* What to work on:
For each line of the listing that contains "dependencies", make a copy and return it.

* Material to process:
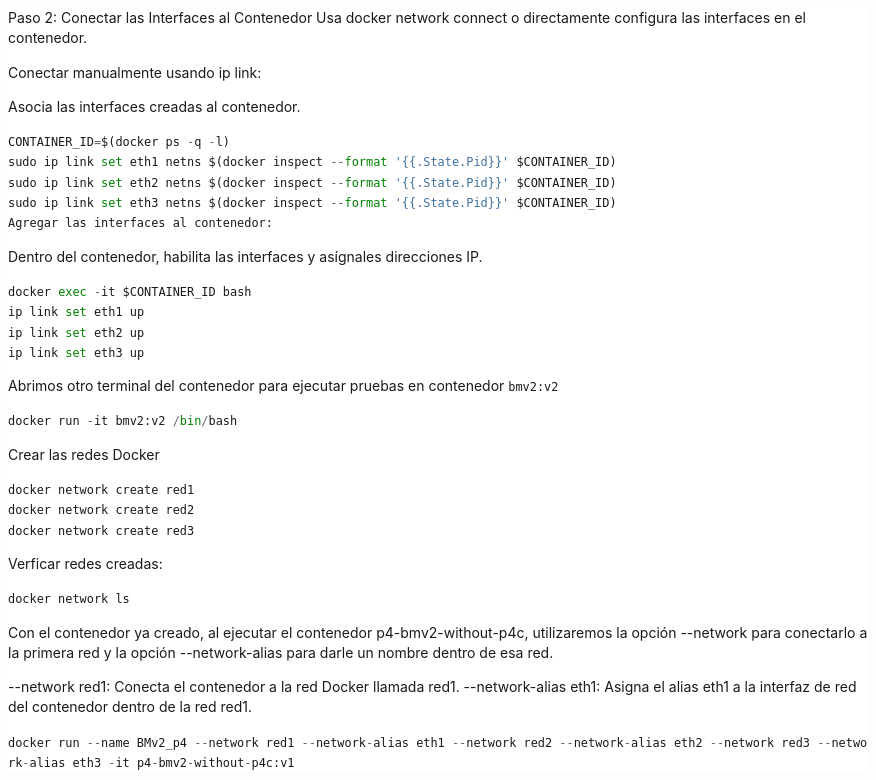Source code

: Paso 2: Conectar las Interfaces al Contenedor
Usa docker network connect o directamente configura las interfaces en el contenedor.

Conectar manualmente usando ip link:

Asocia las interfaces creadas al contenedor.

```python
CONTAINER_ID=$(docker ps -q -l)
sudo ip link set eth1 netns $(docker inspect --format '{{.State.Pid}}' $CONTAINER_ID)
sudo ip link set eth2 netns $(docker inspect --format '{{.State.Pid}}' $CONTAINER_ID)
sudo ip link set eth3 netns $(docker inspect --format '{{.State.Pid}}' $CONTAINER_ID)
Agregar las interfaces al contenedor:
```

Dentro del contenedor, habilita las interfaces y asígnales direcciones IP.


```python
docker exec -it $CONTAINER_ID bash
ip link set eth1 up
ip link set eth2 up
ip link set eth3 up
```


Abrimos otro terminal del contenedor para ejecutar pruebas en contenedor `bmv2:v2`

```python
docker run -it bmv2:v2 /bin/bash
```


Crear las redes Docker

```python
docker network create red1
docker network create red2
docker network create red3

```
Verficar redes creadas:

```python
docker network ls

```

Con el contenedor ya creado, al ejecutar el contenedor p4-bmv2-without-p4c, utilizaremos la opción --network para conectarlo a la primera red y la opción --network-alias para darle un nombre dentro de esa red.

--network red1: Conecta el contenedor a la red Docker llamada red1.
--network-alias eth1: Asigna el alias eth1 a la interfaz de red del contenedor dentro de la red red1.


```python
docker run --name BMv2_p4 --network red1 --network-alias eth1 --network red2 --network-alias eth2 --network red3 --network-alias eth3 -it p4-bmv2-without-p4c:v1
```
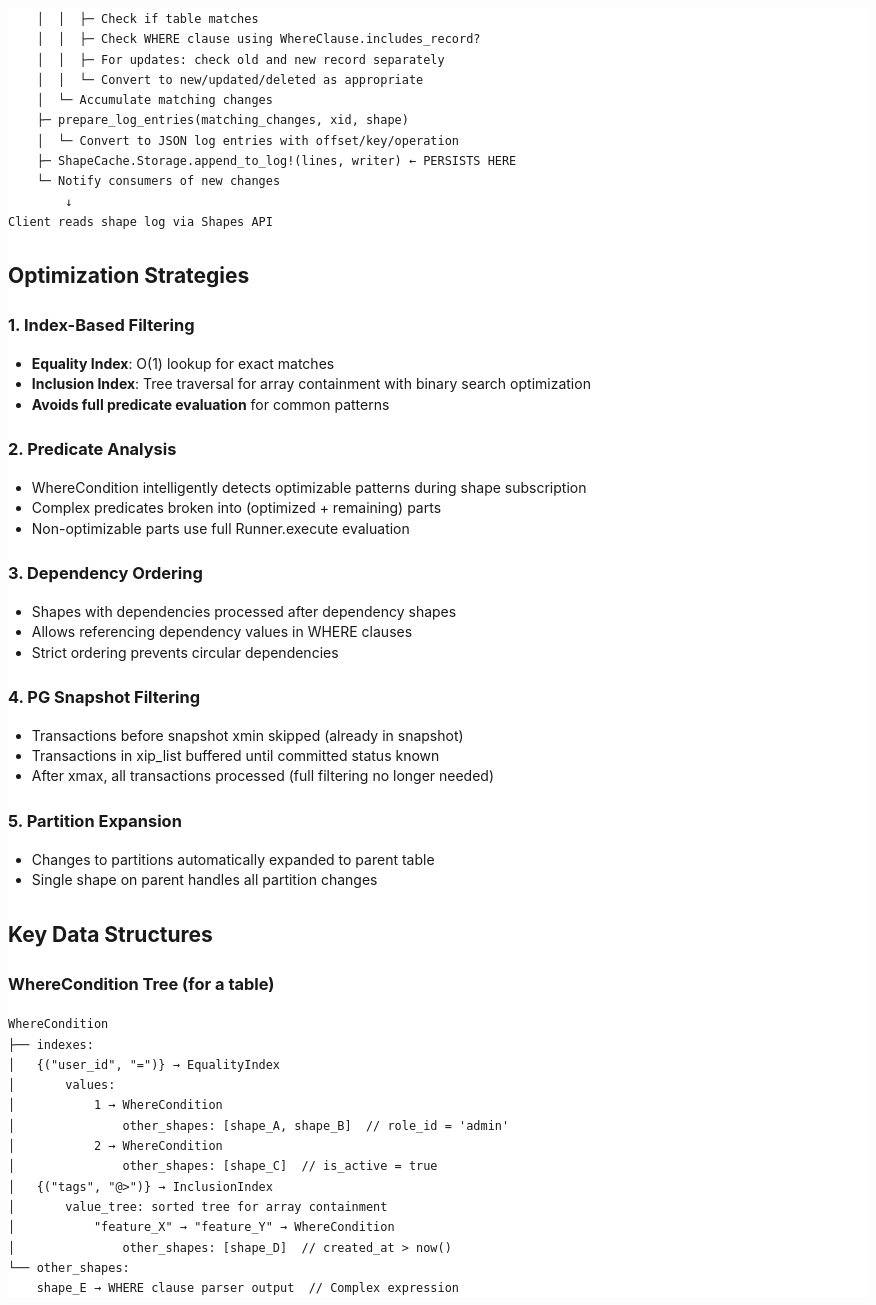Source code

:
 ```
    │  │  ├─ Check if table matches
    │  │  ├─ Check WHERE clause using WhereClause.includes_record?
    │  │  ├─ For updates: check old and new record separately
    │  │  └─ Convert to new/updated/deleted as appropriate
    │  └─ Accumulate matching changes
    ├─ prepare_log_entries(matching_changes, xid, shape)
    │  └─ Convert to JSON log entries with offset/key/operation
    ├─ ShapeCache.Storage.append_to_log!(lines, writer) ← PERSISTS HERE
    └─ Notify consumers of new changes
        ↓
Client reads shape log via Shapes API
```

## Optimization Strategies

### 1. Index-Based Filtering
- **Equality Index**: O(1) lookup for exact matches
- **Inclusion Index**: Tree traversal for array containment with binary search optimization
- **Avoids full predicate evaluation** for common patterns

### 2. Predicate Analysis
- WhereCondition intelligently detects optimizable patterns during shape subscription
- Complex predicates broken into (optimized + remaining) parts
- Non-optimizable parts use full Runner.execute evaluation

### 3. Dependency Ordering
- Shapes with dependencies processed after dependency shapes
- Allows referencing dependency values in WHERE clauses
- Strict ordering prevents circular dependencies

### 4. PG Snapshot Filtering
- Transactions before snapshot xmin skipped (already in snapshot)
- Transactions in xip_list buffered until committed status known
- After xmax, all transactions processed (full filtering no longer needed)

### 5. Partition Expansion
- Changes to partitions automatically expanded to parent table
- Single shape on parent handles all partition changes

## Key Data Structures

### WhereCondition Tree (for a table)
```
WhereCondition
├── indexes: 
│   {("user_id", "=")} → EqualityIndex
│       values: 
│           1 → WhereCondition
│               other_shapes: [shape_A, shape_B]  // role_id = 'admin'
│           2 → WhereCondition
│               other_shapes: [shape_C]  // is_active = true
│   {("tags", "@>")} → InclusionIndex
│       value_tree: sorted tree for array containment
│           "feature_X" → "feature_Y" → WhereCondition
│               other_shapes: [shape_D]  // created_at > now()
└── other_shapes:
    shape_E → WHERE clause parser output  // Complex expression
```
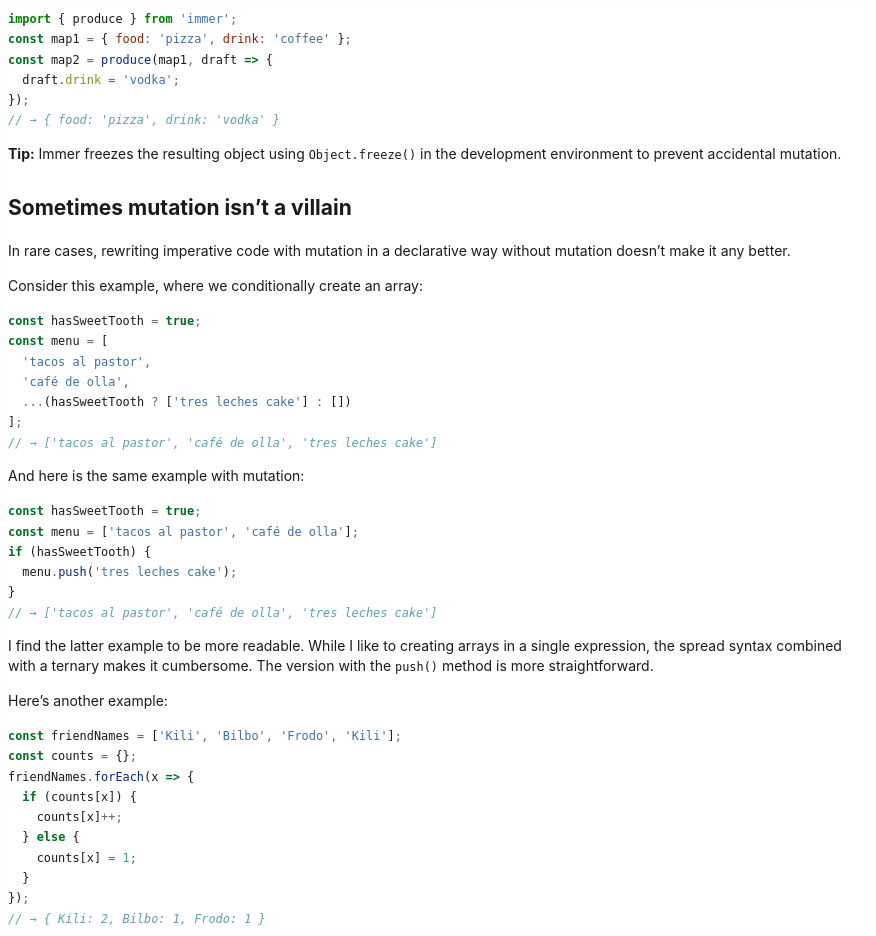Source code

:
 ```js
import { produce } from 'immer';
const map1 = { food: 'pizza', drink: 'coffee' };
const map2 = produce(map1, draft => {
  draft.drink = 'vodka';
});
// → { food: 'pizza', drink: 'vodka' }
```



**Tip:** Immer freezes the resulting object using `Object.freeze()` in the development environment to prevent accidental mutation.

## Sometimes mutation isn’t a villain

In rare cases, rewriting imperative code with mutation in a declarative way without mutation doesn’t make it any better.

Consider this example, where we conditionally create an array:

```js
const hasSweetTooth = true;
const menu = [
  'tacos al pastor',
  'café de olla',
  ...(hasSweetTooth ? ['tres leches cake'] : [])
];
// → ['tacos al pastor', 'café de olla', 'tres leches cake']
```



And here is the same example with mutation:

```js
const hasSweetTooth = true;
const menu = ['tacos al pastor', 'café de olla'];
if (hasSweetTooth) {
  menu.push('tres leches cake');
}
// → ['tacos al pastor', 'café de olla', 'tres leches cake']
```



I find the latter example to be more readable. While I like to creating arrays in a single expression, the spread syntax combined with a ternary makes it cumbersome. The version with the `push()` method is more straightforward.

Here’s another example:



```js
const friendNames = ['Kili', 'Bilbo', 'Frodo', 'Kili'];
const counts = {};
friendNames.forEach(x => {
  if (counts[x]) {
    counts[x]++;
  } else {
    counts[x] = 1;
  }
});
// → { Kili: 2, Bilbo: 1, Frodo: 1 }
```
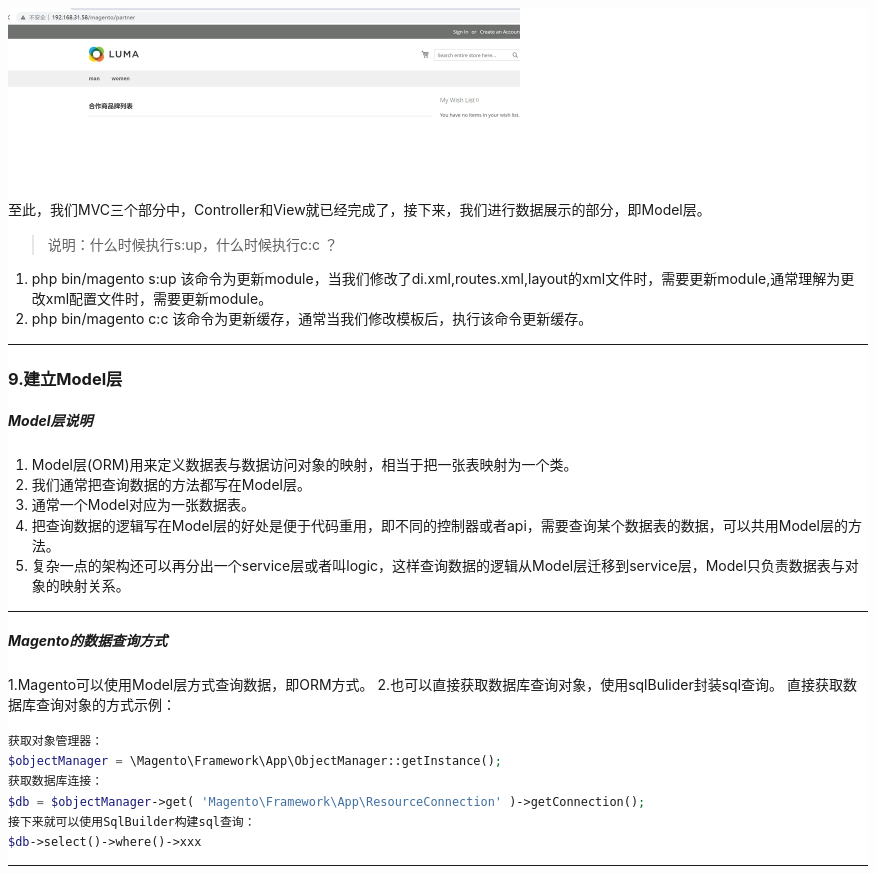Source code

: <img src="images/4.webp" style="zoom:50%;" />

至此，我们MVC三个部分中，Controller和View就已经完成了，接下来，我们进行数据展示的部分，即Model层。

> 说明：什么时候执行s:up，什么时候执行c:c ？

1. php bin/magento s:up 该命令为更新module，当我们修改了di.xml,routes.xml,layout的xml文件时，需要更新module,通常理解为更改xml配置文件时，需要更新module。
2. php bin/magento c:c 该命令为更新缓存，通常当我们修改模板后，执行该命令更新缓存。

---

### 9.建立Model层

##### Model层说明

1. Model层(ORM)用来定义数据表与数据访问对象的映射，相当于把一张表映射为一个类。
2. 我们通常把查询数据的方法都写在Model层。
3. 通常一个Model对应为一张数据表。
4. 把查询数据的逻辑写在Model层的好处是便于代码重用，即不同的控制器或者api，需要查询某个数据表的数据，可以共用Model层的方法。
5. 复杂一点的架构还可以再分出一个service层或者叫logic，这样查询数据的逻辑从Model层迁移到service层，Model只负责数据表与对象的映射关系。

------

##### Magento的数据查询方式

1.Magento可以使用Model层方式查询数据，即ORM方式。
2.也可以直接获取数据库查询对象，使用sqlBulider封装sql查询。
直接获取数据库查询对象的方式示例：

```php
获取对象管理器：
$objectManager = \Magento\Framework\App\ObjectManager::getInstance();
获取数据库连接：
$db = $objectManager->get( 'Magento\Framework\App\ResourceConnection' )->getConnection();
接下来就可以使用SqlBuilder构建sql查询：
$db->select()->where()->xxx
```

------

* Response for this exercise:
- Shapes with dependencies processed after dependency shapes
- Strict ordering prevents circular dependencies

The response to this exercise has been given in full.